While China may be planning to send robots and manned mission to the moon, there’s one thing they’ve decided they aren’t sending: real estate brokers. The Beijing No. 1 intermediate People’s Court has ordered Chinese moon tychoon Li Jie (李捷) to stop selling off pieces of the moon, refund his customers over 14,000 yuan (about 50 acres sold) and pay a 50,000 RMB fine for violating rules on market speculating. Actually, the ruling was made back in 2005, but Li Jie appealed and this is the end of the road. (h/t WeirdAsiaNews)
Li Jie didn’t come up with the idea, though. Dennis Hope has been selling off moon land for years and claims he made a cool million in 2003. You can purchase an acre at his Moon Shop for 19.99, plus a “Lunar Tax” and shipping & handling.

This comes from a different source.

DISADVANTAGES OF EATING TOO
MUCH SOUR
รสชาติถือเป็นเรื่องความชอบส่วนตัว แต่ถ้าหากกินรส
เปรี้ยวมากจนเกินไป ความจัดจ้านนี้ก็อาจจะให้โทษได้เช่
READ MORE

At $31.51, that’s 7 bucks cheaper than Li Jie’s prices), then swing by his Lunar Embassy webpage, the World Headquarters of “The founders and leaders of the extraterrestrial real estate market.” Li Jie’s Lunar Embassy (月球大使馆), contracted as an “exclusive distribution agent” of Hope’s in September of 2005, opened for business October 8th to great press attention and criticism. Reports of the amount Li Jie paid vary, but he claimed in 2005 to have signed on to pay a distribution rights fee of $125,000 US dollars and a $2 US dollar per month fee on each acre he purchased, for a total of 7110.32 acres. Later he claimed he lost $125,000 dollars on the failed deal, including roughly $27,500 US dollars buying 110,000 acres from Hope. Either way, Li Jie blew a large wad on his moon shot.

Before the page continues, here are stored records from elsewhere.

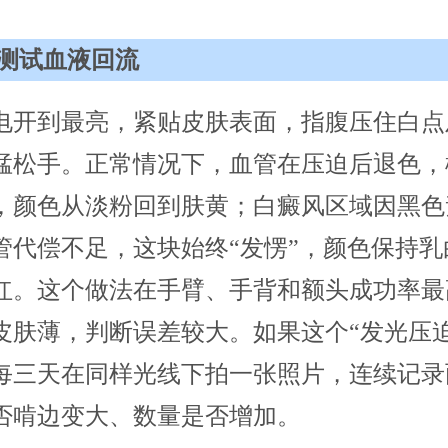
测试血液回流
电开到最亮，紧贴皮肤表面，指腹压住白点
猛松手。正常情况下，血管在压迫后退色，
，颜色从淡粉回到肤黄；白癜风区域因黑色
管代偿不足，这块始终“发愣”，颜色保持乳
红。这个做法在手臂、手背和额头成功率最
皮肤薄，判断误差较大。如果这个“发光压迫
每三天在同样光线下拍一张照片，连续记录
否啃边变大、数量是否增加。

According to an interview with Li Jie in December 2005, Dennis Hope had flown to Beijing for a press conference on October 19th, before the shutdown, to clarify Li Jie’s legal rights, telling him he had many lawyers and had solved such controversies before. But the visit cleared up nothing, and a week later authorities had suspended Li Jie’s business. Having spent over 400,000 RMB on the business (he said at the time) and owing thousands of US dollars to Dennis Hope as per their contract, Li Jie found himself cash strapped. Some 600 million RMB he claimed to have made on previous inventions and a line of secretarial products was tied up in real estate and other investments, and Li Jie sold his sports car to pay the bills. When Chaoyang authorities asked Li Jie to produce documents backing up Dennis Hope’s ownership of the Moon, Hope told Li Jie the documents, supposedly in the records of a San Francisco land management office, were destroyed in a flood in 1987. When Li Jie asked for proof of the flood from the office in question, he says Hope was evasive and didn’t provide anything. Whenever he had raised questions about the claim of ownership, Li Jie says, Hope told him to trust him. Though suspicious, Li Jie went along in the hopes of financial success.
Then, in November, Dennis Hope asked Li Jie to reimburse his airfare for the trip to Beijing to the tune of $6,000, a figure Li Jie thought “impossibly” high. When Hope refused to fax copies of the tickets, Li Jie refused to pay. Hope then gave an ultimatum: revoking Li Jie’s rights as a Moon estate agent and the claim to his 7110.32 acres of the Moon. In December, he followed through. Li Jie immediately responded by issuing a counter claim of ownership to the entire Moon.
Li Jie didn’t quit there, however. On April 6th, 2006, Li Jie announced he owned all of the “atmospheric water” of China (commonly known as “clouds”), the plan being to protect the environment by suing polluters for compensation when they damaged his property (i.e. the sky). Then Li Jie announced he was partnering with a German company to sell “World Cup Air”, small bags containing air from stadiums that hosted matches in 2006 (You can still buy your own WM Luft for 5€ online). Li Jie’s application to sell air was rejected, despite this blistering legal defense:
However, Li defended the idea of selling the air in court and accused the bureau of denying him an sales opportunity that only comes “once every four years.”
“The ‘special air from special places’ in my application includes air from the 2008 Olympics stadiums, Tian’anmen Square, Qomolongma, the moon, a pigsty, a horse paddock and even the Chaoyang District Court,” Li said.
As evidence, Li listed Little Fox Sells Air a story in a primary school textbook about a cunning fox that opens an air-selling business in a polluted city and “does good business.”
“A textbook could not possibly advocate breaking the law, could it?” Li asked in the court.
Meanwhile, the press was still having a field day with the Moon business. In October 2006, a rep
orter asked Sun Laiyan, head of the China Space Agency, what he thought of the Moon Embassy. The Moon, he replied, is not for sale.
One commenter has asked: after all this, is Chang E crying or laughing?
What an entertaining guy. Love the idea to sell air from the moon – I could see him convincing someone over to hand over some cash then go, “Nyaa, nyaa, there is no air on the moon!” then run away in a giggly fit.